Aaaand Paul Naschy also makes a splendid werewolf. The Vicar and others have already said a lot on the subject, so I'll just add a few observations. For one thing, in keeping with the tone of the movie overall, Naschy is not afraid to drool when it's appropriate. The werewolf transforms in the time-approved manner: sprout fur, drop out of camera range and gurgle, pop up sporting more fur, drop out of range, groan, pop up and gnash your fangs. And, in the process, he foams at the mouth. It's not a pretty sight, but, again, it's what the scene demands, and it's startling even to those of us who've seen a lot of werewolves. (Those Spaniards know their drool.) Of course, he's also very good in human form. Naschy is basing Waldemar Daninsky heavily on Lon Chaney's performance as Larry Talbot, as I've said, and I like Chaney, so I felt at home right away. They aren't identical, of course, and Daninsky gets to have a lot more control over his own fate than does Larry Talbot, who spent a lot of time suffering and stuck in limbo. But they're both macho, barrel-chested actors who do pathos and puppy-dog eyes surprisingly well. The biggest difference between them is about a foot of height.
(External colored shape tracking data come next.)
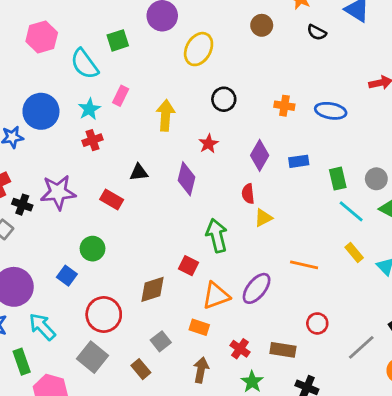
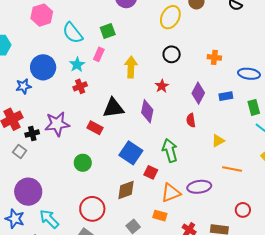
green square: (118, 40) -> (108, 31), moved
yellow ellipse: (199, 49) -> (170, 17), moved
blue ellipse: (331, 111) -> (249, 74), moved
black triangle: (139, 172) -> (113, 108), size x1.6
black cross: (22, 205) -> (32, 134), turned -32
yellow triangle: (263, 218) -> (218, 141), moved
blue square: (67, 276) -> (131, 153), moved, size x1.6
purple ellipse: (257, 288) -> (199, 187), turned 45

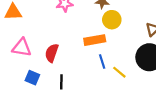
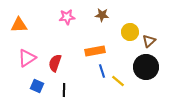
yellow circle: (112, 20) -> (130, 32), moved
pink triangle: (22, 48) -> (27, 58), turned -42

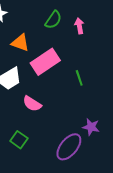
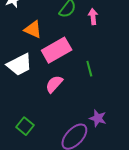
pink semicircle: (32, 104) -> (54, 84), moved, turned 96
Have I ever complained to you about short actors and tall actresses, and how Hollywood and pop culture will not permit either type to exist? Because it bugs me and I hate it. (Said the 5'11" woman.) Humphrey Bogart was like 5'8", but they can't let him just be medium-sized with dignity. That would not do. And the gods forbid he should ever, EVER be shorter than a woman. His manliness would dry up like spit on a hot stove. The world would end if a woman was taller than Humphrey Bogart. So he appears opposite Ingrid Bergman in Casablanca either wearing platform shoes or standing on a bench, I'm not sure which. As for big actresses, they must either (a) remain seated when the men are standing, (b) slouch to a ridiculous extent, or (c) be filmed standing in a trench. That'll teach them to be so tall, the emasculating harpies!
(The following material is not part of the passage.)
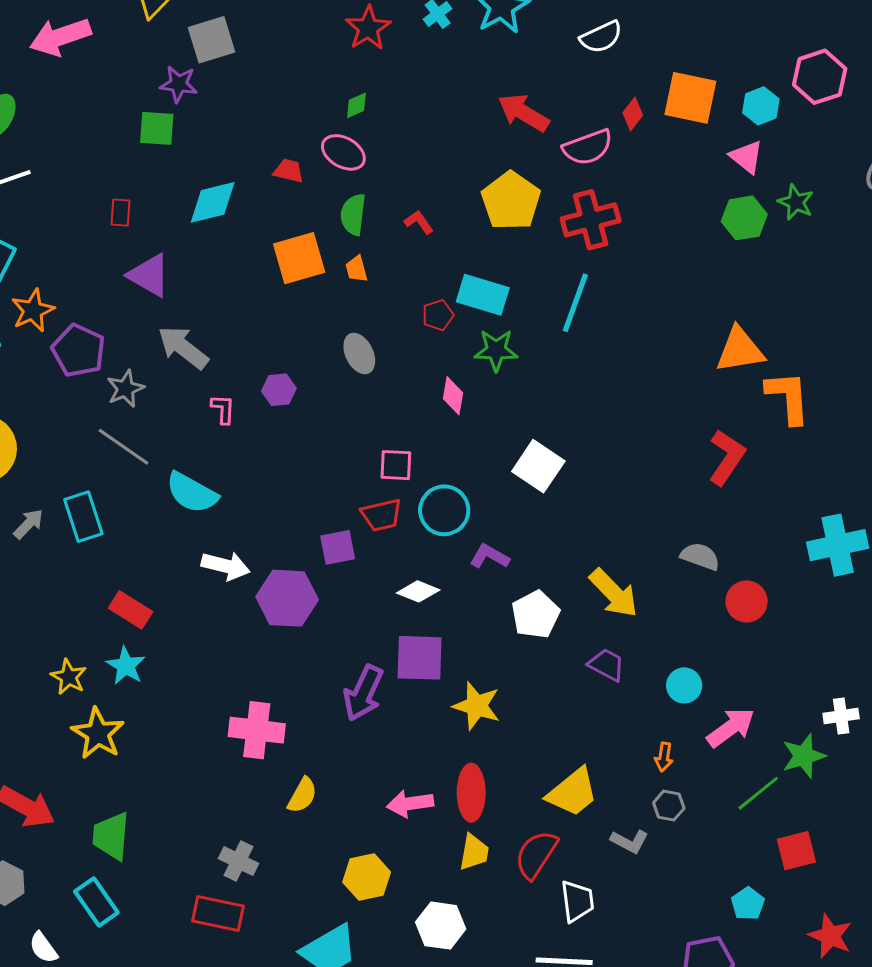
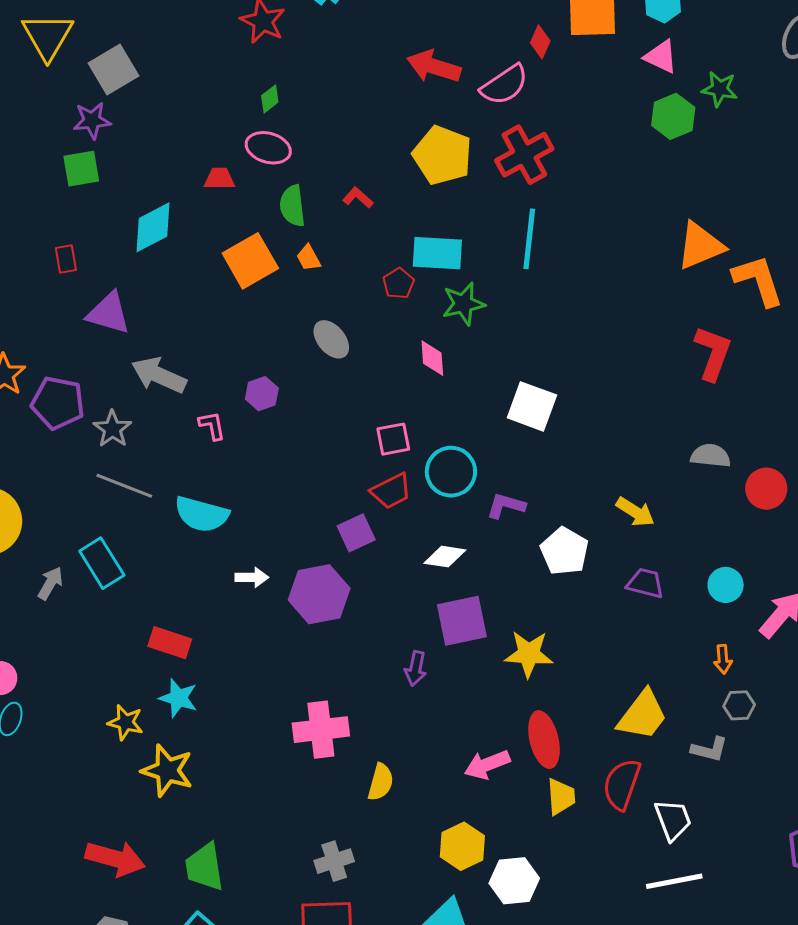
white arrow: (226, 566) -> (252, 577), size x0.7
yellow arrow: (614, 593) -> (635, 512), size x0.7
purple arrow: (363, 693) -> (416, 668), size x0.6
gray cross: (238, 861) -> (334, 861), turned -30
white hexagon: (441, 926) -> (514, 881), moved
End of sarcastic rant. And it's a very happy end, because Paul Naschy is about two inches shorter than the gorgeous blonde who plays his love interest, and he apparently doesn't care in the slightest. They don't really try to conceal the fact that she's taller than he is; they embrace and make out with their feet planted firmly on the same floor, and she looms over him slightly. And, you know what? It doesn't matter. For one thing, if they don't care, neither will we, the audience. Also, Naschy is extremely macho and buff and his role is written as something of a Mary Sue figure, able to overwhelm women with his raw animal magnetism. (This despite the fact that he's an eternally cursed werewolf who eats people and a succession of dreadful creatures will attack you if you hang out with him. I dunno, maybe it's his pheromones.) Well, I sometimes like a Mary Sue (Gary Stu) if it's a well-written character with a sense of humor, as was Daninsky. And I'm so darned pleased at the sight of a short guy and a tall girl who are out of the closet about their height, I still have a warm and fuzzy feeling.
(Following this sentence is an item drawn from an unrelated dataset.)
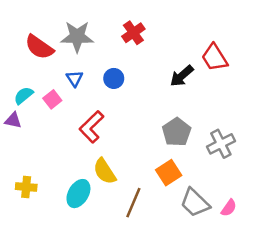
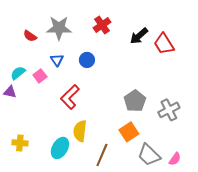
red semicircle: (39, 47) -> (30, 36), size x0.6
black arrow: (182, 76) -> (139, 36), moved
yellow semicircle: (105, 171) -> (80, 131), turned 40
There are dozens more movies with this guy, and even if this is one of the best, I still want to watch them all. I don't have time for more film-hunting till after the end of this semester, which is thundering down upon me like a poorly-worded simile, but after that I see Netflix membership in my future. And possibly I see myself acquiring Spanish language skills in rudimentary form.